Mr Cameron responded: “I certainly wasn’t comparing the referendum to Isis or Daesh, I was saying that I think one of the strongest arguments for remaining in the EU is that we are stronger together, we are safer together.

“We do face a dangerous and insecure world. I’ve been your prime minister for the last six years and I sit in those meetings, and I see that we work together to try to face down these threats and I think we will be stronger if we work together.

“Working together against terrorism, working together against (Vladimir) Putin and his aggression in Europe, it must be better to try and stay together to work together, rather than to be separate.”

Asked about Mr Osborne’s warning of an emergency budget within months of a Brexit vote, Mr Cameron said that “nobody wants to have cuts to public spending or putting up taxes”.

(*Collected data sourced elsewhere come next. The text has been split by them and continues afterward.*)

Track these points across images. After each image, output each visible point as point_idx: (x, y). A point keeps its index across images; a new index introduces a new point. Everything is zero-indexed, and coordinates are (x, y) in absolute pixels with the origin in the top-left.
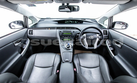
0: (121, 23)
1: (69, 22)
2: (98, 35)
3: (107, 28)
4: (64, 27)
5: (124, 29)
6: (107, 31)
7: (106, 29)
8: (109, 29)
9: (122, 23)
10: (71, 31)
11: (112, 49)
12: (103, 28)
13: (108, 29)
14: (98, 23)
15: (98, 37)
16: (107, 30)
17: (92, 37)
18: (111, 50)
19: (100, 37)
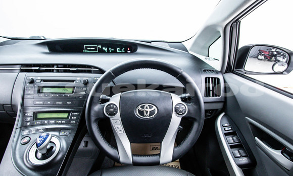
0: (260, 57)
1: (96, 50)
2: (176, 99)
3: (219, 69)
4: (53, 65)
5: (282, 73)
6: (218, 79)
7: (217, 72)
8: (226, 72)
9: (263, 57)
10: (73, 81)
11: (244, 161)
12: (205, 71)
13: (221, 72)
14: (190, 52)
15: (177, 111)
16: (220, 77)
17: (149, 110)
18: (240, 166)
19: (185, 108)
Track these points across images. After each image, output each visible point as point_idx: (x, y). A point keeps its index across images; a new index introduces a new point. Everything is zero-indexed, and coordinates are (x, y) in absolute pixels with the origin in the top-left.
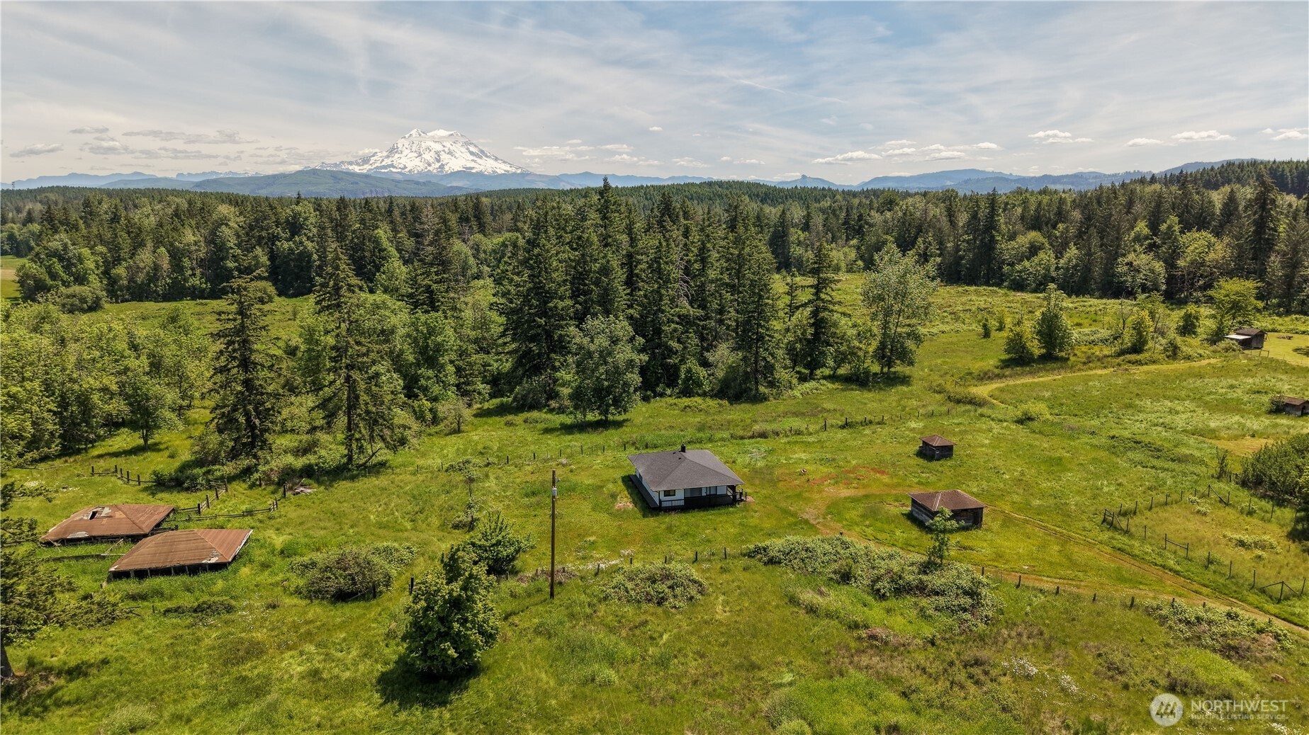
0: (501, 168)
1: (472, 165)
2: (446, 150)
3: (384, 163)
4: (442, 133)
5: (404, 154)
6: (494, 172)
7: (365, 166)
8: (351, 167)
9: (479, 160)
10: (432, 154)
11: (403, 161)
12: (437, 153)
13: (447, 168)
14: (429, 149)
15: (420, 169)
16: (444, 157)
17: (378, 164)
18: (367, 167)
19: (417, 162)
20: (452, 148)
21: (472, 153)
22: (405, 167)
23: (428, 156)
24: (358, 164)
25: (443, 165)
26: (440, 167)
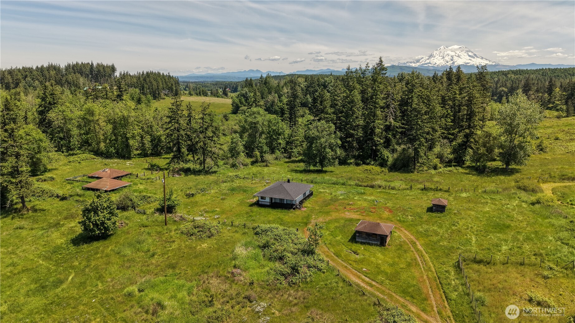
0: (484, 63)
1: (469, 61)
2: (457, 55)
3: (426, 62)
4: (456, 47)
5: (436, 57)
6: (480, 64)
8: (411, 64)
9: (472, 59)
10: (450, 57)
11: (435, 61)
12: (452, 56)
13: (456, 64)
14: (448, 55)
15: (442, 64)
16: (455, 58)
17: (423, 63)
18: (418, 64)
19: (441, 61)
20: (460, 54)
21: (470, 56)
22: (436, 64)
23: (447, 58)
24: (414, 63)
25: (454, 62)
26: (452, 63)
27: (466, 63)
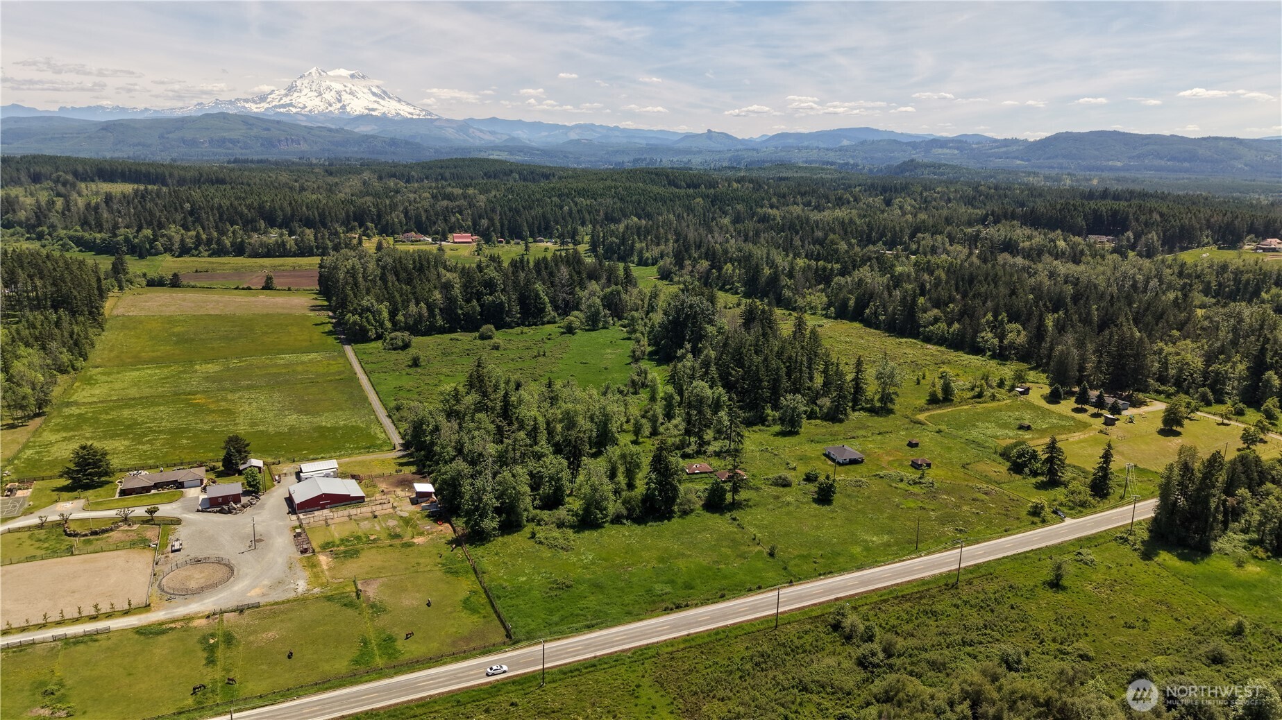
0: (405, 111)
1: (375, 106)
3: (282, 102)
4: (344, 72)
5: (304, 93)
6: (398, 114)
7: (262, 105)
8: (247, 105)
9: (381, 102)
10: (333, 93)
11: (303, 100)
12: (338, 93)
13: (348, 109)
14: (329, 89)
15: (320, 109)
16: (345, 97)
17: (276, 103)
18: (264, 105)
19: (317, 101)
20: (353, 88)
21: (374, 94)
22: (305, 107)
23: (328, 96)
24: (254, 102)
25: (344, 106)
26: (341, 108)
27: (369, 110)
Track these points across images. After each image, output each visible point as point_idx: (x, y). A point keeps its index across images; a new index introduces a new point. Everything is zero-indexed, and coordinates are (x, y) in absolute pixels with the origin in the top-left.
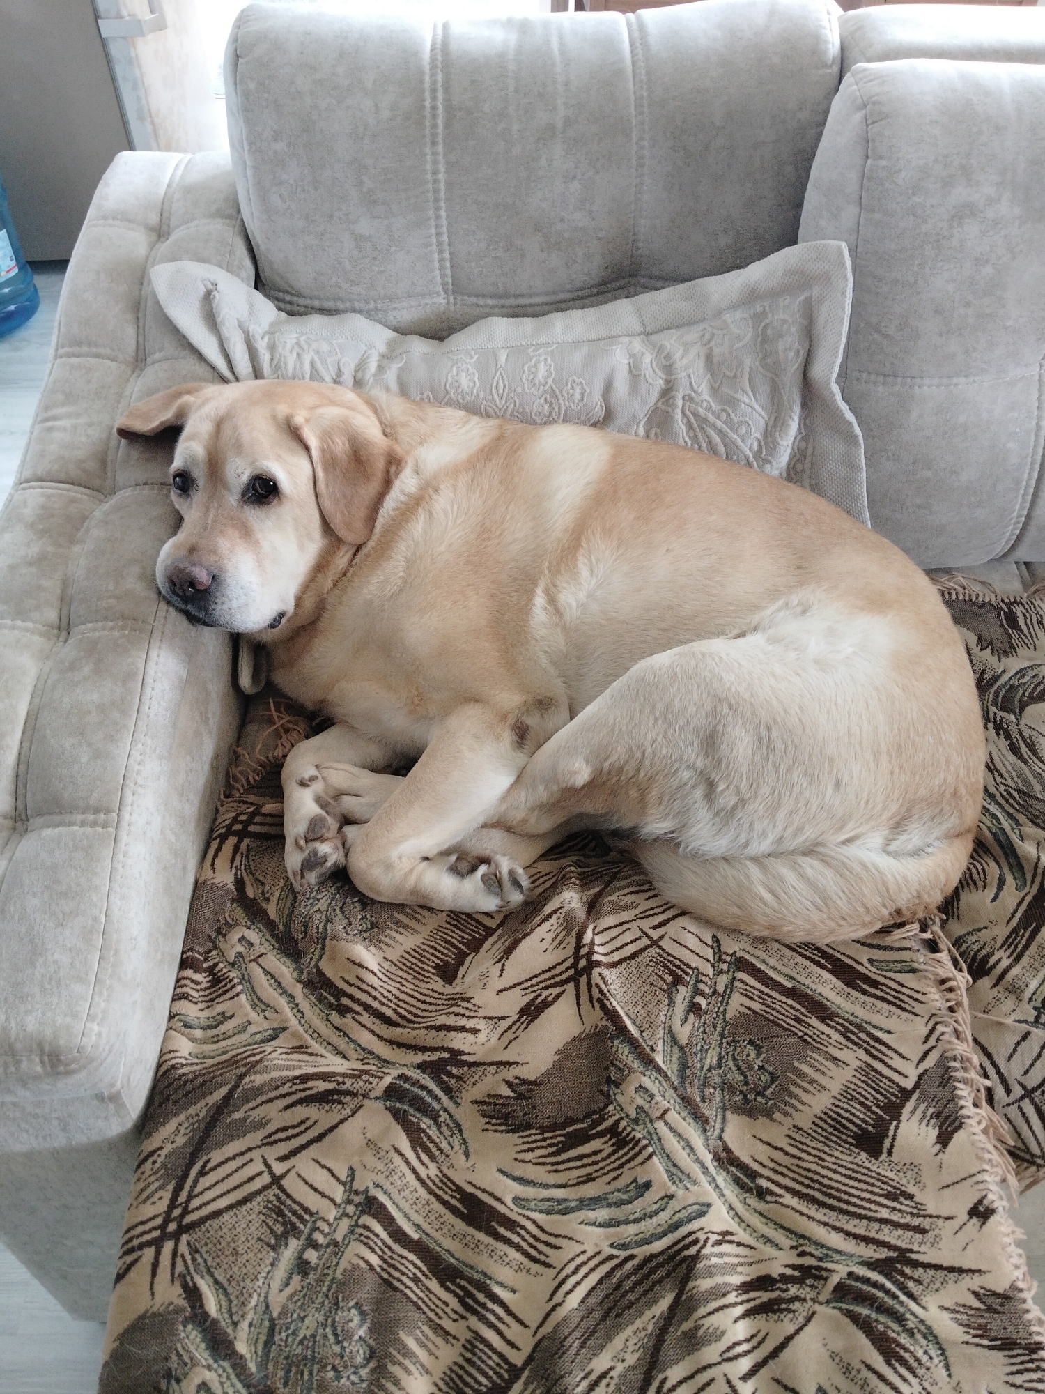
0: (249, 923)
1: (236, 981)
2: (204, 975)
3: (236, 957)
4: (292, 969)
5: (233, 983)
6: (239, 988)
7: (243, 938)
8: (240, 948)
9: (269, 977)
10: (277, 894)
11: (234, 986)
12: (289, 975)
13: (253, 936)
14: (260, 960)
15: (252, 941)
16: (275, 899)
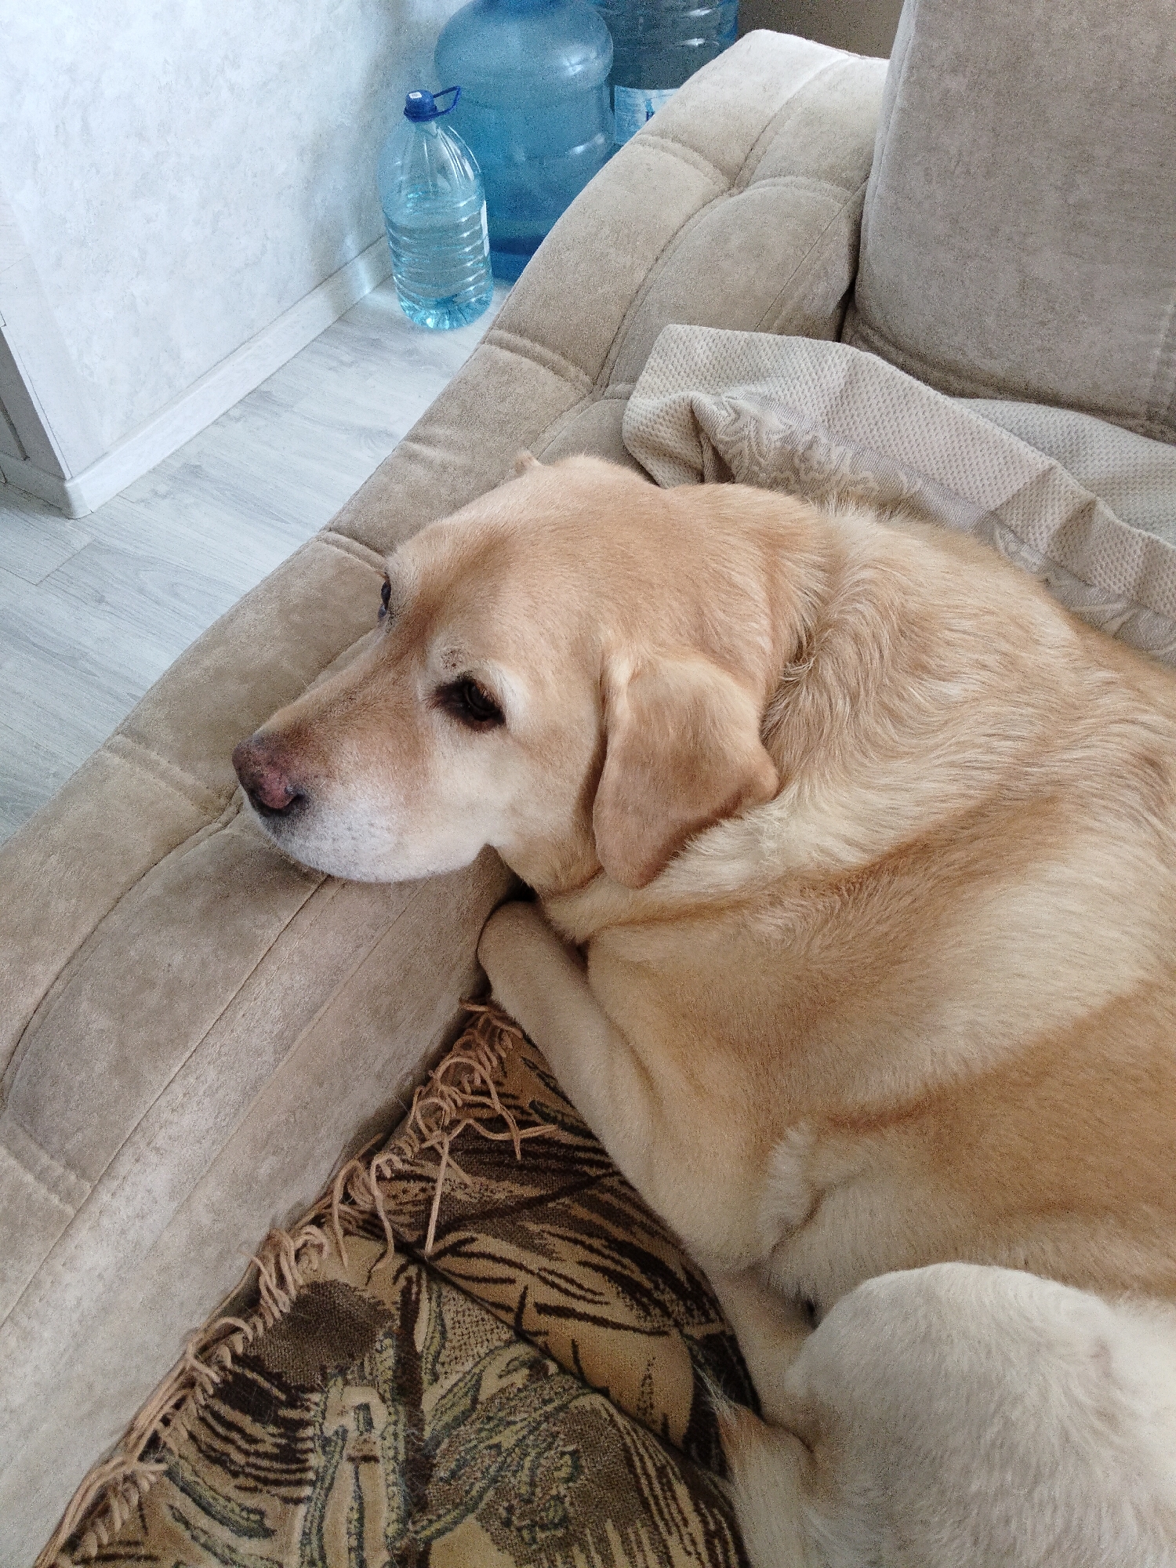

But he added: “I’m absolutely convinced that our economy will suffer if we leave . . . We will have less growth, we will have less jobs, we will have less livelihoods for people in our country.

“You don’t gain money by leaving the EU. You make your economy smaller, you have fewer jobs, less tax revenues so therefore you have a big hole in your public finances.

“What the chancellor was saying was if that happens, you have to either allow borrowing to rise – which could threaten our economy – or you have to put up taxes or you have to put up spending. Those are, I think, some pretty fundamental truths.”